The analysis, based on national data reported to the United Network for Organ Sharing (UNOS), found that transplanting infant hearts across incompatible blood group is as safe as transplantation with compatible blood group types.
“There was no difference in outcome between incompatible and compatible transplantation in these infants,” said Luca A. Vricella, M.D., senior author of the study and chief of pediatric heart transplantation at Johns Hopkins Medical Institutions in Baltimore, Md. “Survival between the two groups was similar at three years.”
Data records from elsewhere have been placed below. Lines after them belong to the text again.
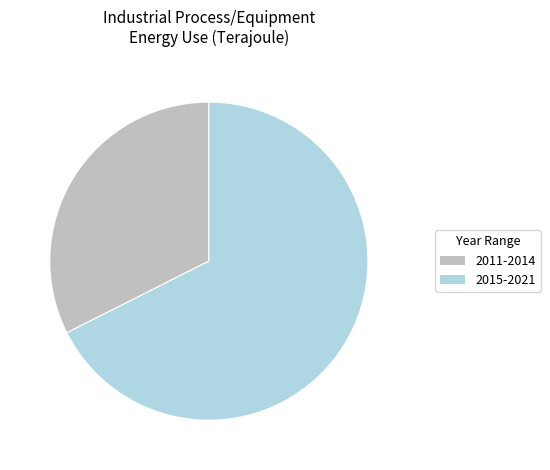

What is the ratio of the value at 2011-2014 to the value at 2015-2021?

0.5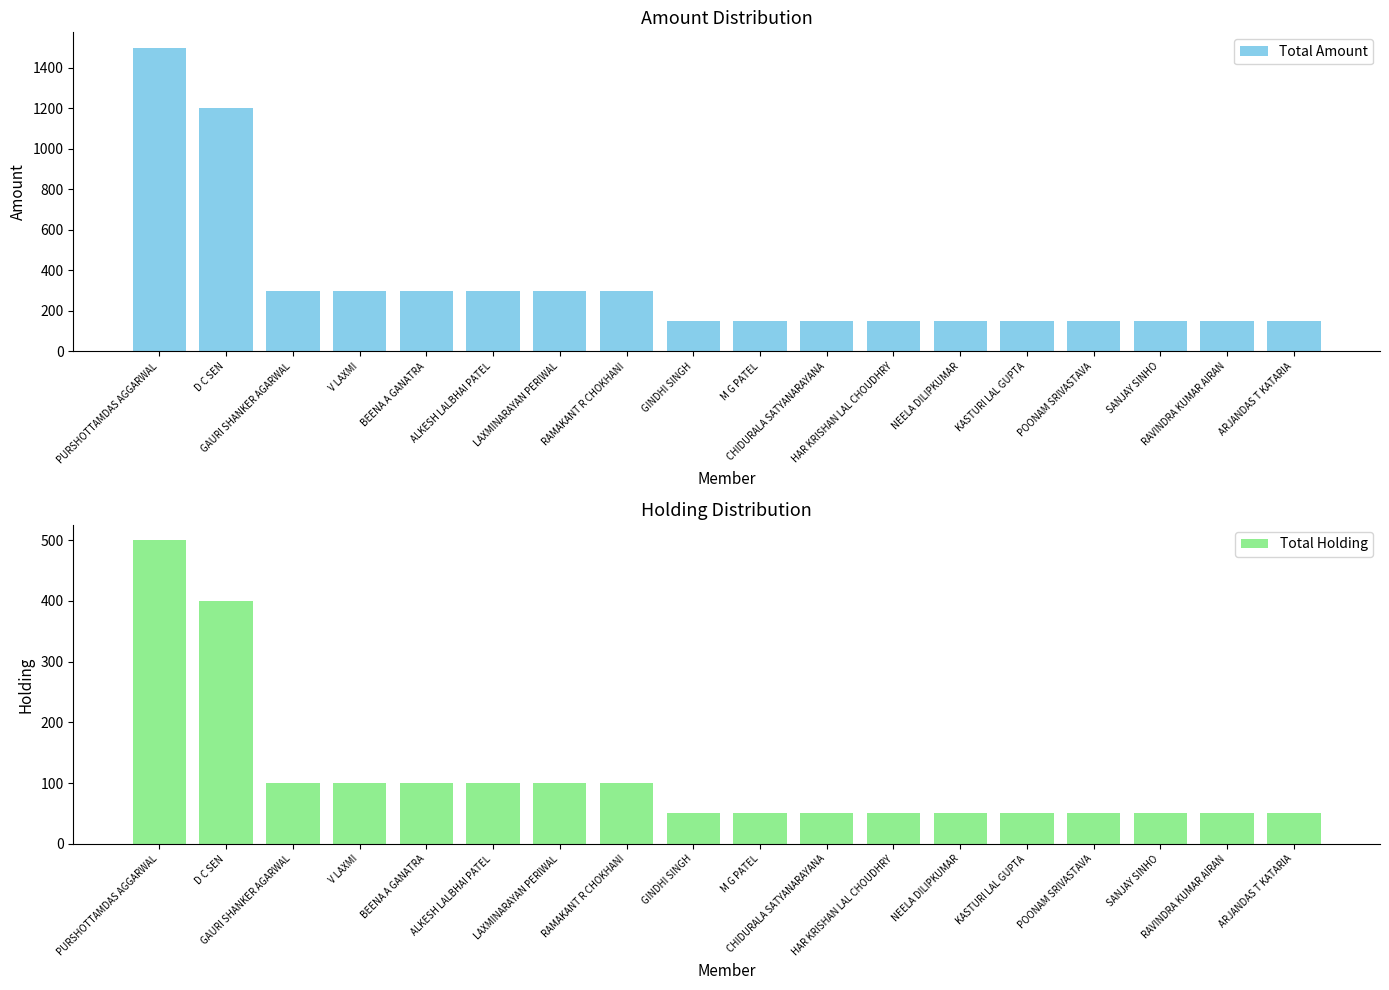

How many series are shown in this chart?

2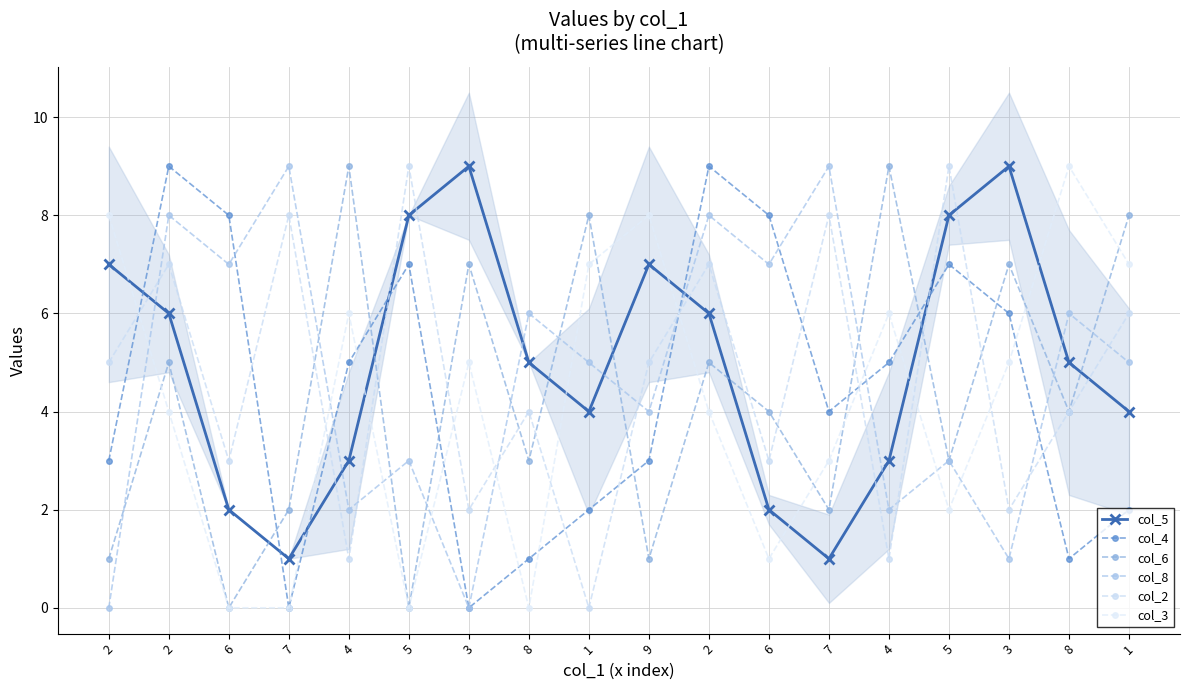

Read the col_8 value at 5.

3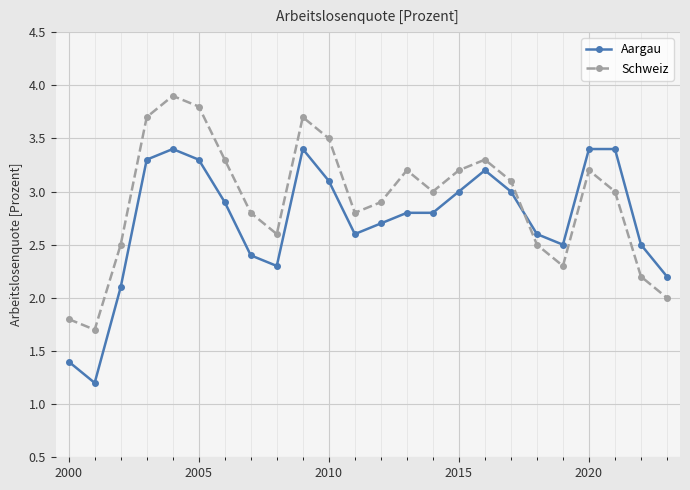

List the series in order of their overall mean, highest first.

Schweiz, Aargau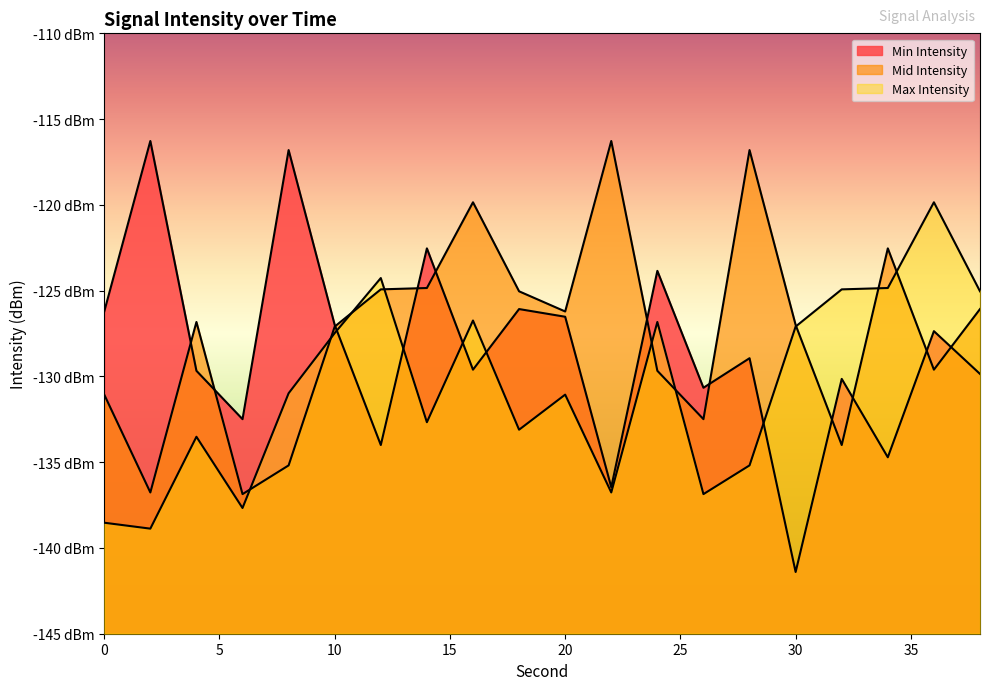

How many values in the Min Intensity series exceed -128?

9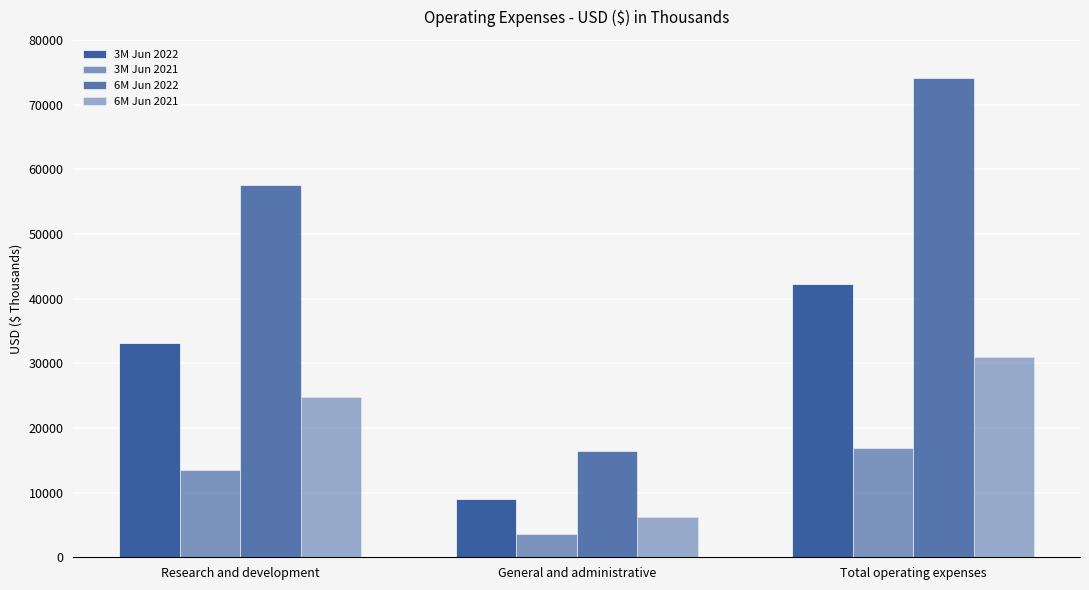

The value of 6M Jun 2022 at Research and development is 83742. True or false?

False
Vricella said the impact of using incompatible donor hearts could significantly reduce the number of infants who die while on the waiting list to receive donor hearts. “Mortality could be reduced by at least 20 percent by using incompatible donors,” she said. Up to 40 percent of infants die while waiting for a donor heart. The average wait on the list exceeds two months.
The study examined data on infant heart transplant recipients reported to UNOS from 1999 to 2007. Of the 591 infants who underwent transplantation, 35 infants (6 percent) received hearts from ABO-incompatible donors. Two ABO-compatible infants died from hyperacute rejection, while no ABO- incompatible infants died from hyperacute rejection. ABO-incompatibility did not predict mortality. The statistical analysis was adjusted for the different size cohorts, assuring statistical significance.
Survival in both groups reached 75 percent at three years after transplantation. Infants with congenital heart disease (defects existing since birth) represent the predominant group requiring transplantation. Until age 12 to 14 months, infants have immature immune systems with little or no production of these antibodies. That means they will not have pre-formed antibodies against the donor heart, lowering the risk of rejection.